◆ **Problem to work on**: Your task is to transcribe all of the records exactly and leave out the pictures.

◆ **Data entries**:
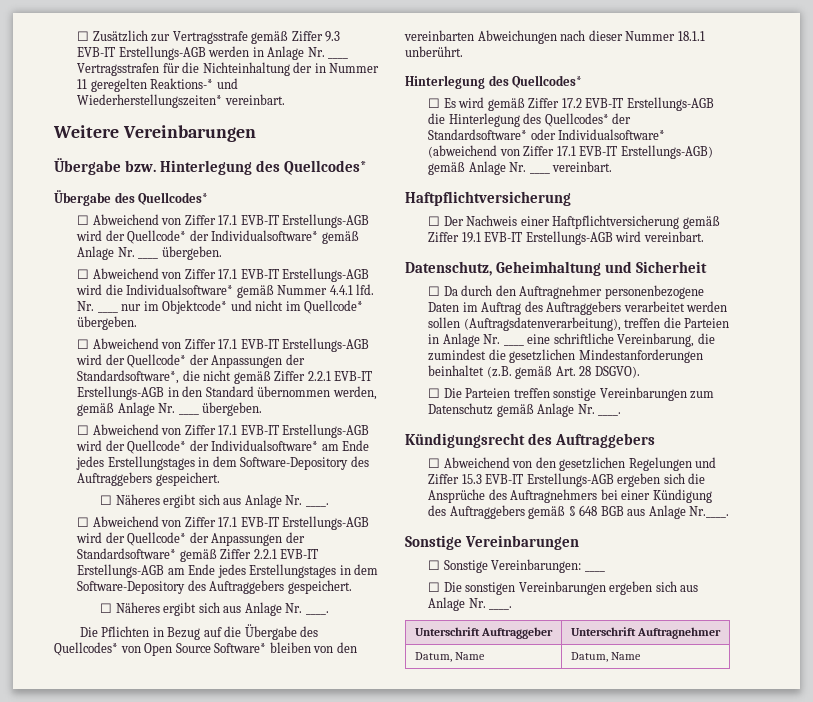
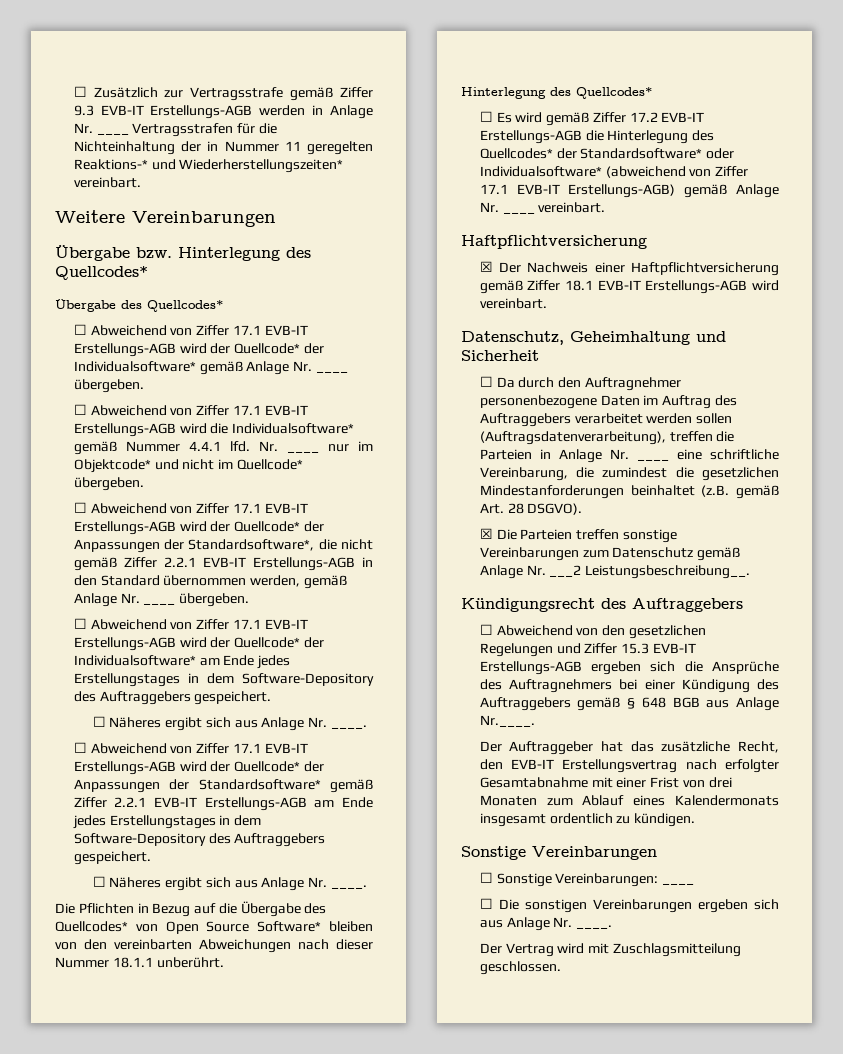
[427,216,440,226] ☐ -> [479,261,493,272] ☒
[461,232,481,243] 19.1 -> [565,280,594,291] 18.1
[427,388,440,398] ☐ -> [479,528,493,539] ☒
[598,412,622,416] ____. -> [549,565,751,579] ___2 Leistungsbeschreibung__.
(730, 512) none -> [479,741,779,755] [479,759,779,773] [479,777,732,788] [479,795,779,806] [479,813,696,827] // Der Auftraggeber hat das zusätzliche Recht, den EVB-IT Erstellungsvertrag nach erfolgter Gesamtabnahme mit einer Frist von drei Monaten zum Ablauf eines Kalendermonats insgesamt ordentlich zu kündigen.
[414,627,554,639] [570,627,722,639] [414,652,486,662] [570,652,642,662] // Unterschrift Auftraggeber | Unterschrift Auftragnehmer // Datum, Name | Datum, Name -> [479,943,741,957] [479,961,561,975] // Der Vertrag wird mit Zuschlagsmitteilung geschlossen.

◆ **Problem solution**:
[427,216,440,226] ☐ -> [479,261,493,272] ☒
[461,232,481,243] 19.1 -> [565,280,594,291] 18.1
[427,388,440,398] ☐ -> [479,528,493,539] ☒
[598,412,622,416] ____. -> [549,565,751,579] ___2 Leistungsbeschreibung__.
(730, 512) none -> [479,741,779,755] [479,759,779,773] [479,777,732,788] [479,795,779,806] [479,813,696,827] // Der Auftraggeber hat das zusätzliche Recht, den EVB-IT Erstellungsvertrag nach erfolgter Gesamtabnahme mit einer Frist von drei Monaten zum Ablauf eines Kalendermonats insgesamt ordentlich zu kündigen.
[414,627,554,639] [570,627,722,639] [414,652,486,662] [570,652,642,662] // Unterschrift Auftraggeber | Unterschrift Auftragnehmer // Datum, Name | Datum, Name -> [479,943,741,957] [479,961,561,975] // Der Vertrag wird mit Zuschlagsmitteilung geschlossen.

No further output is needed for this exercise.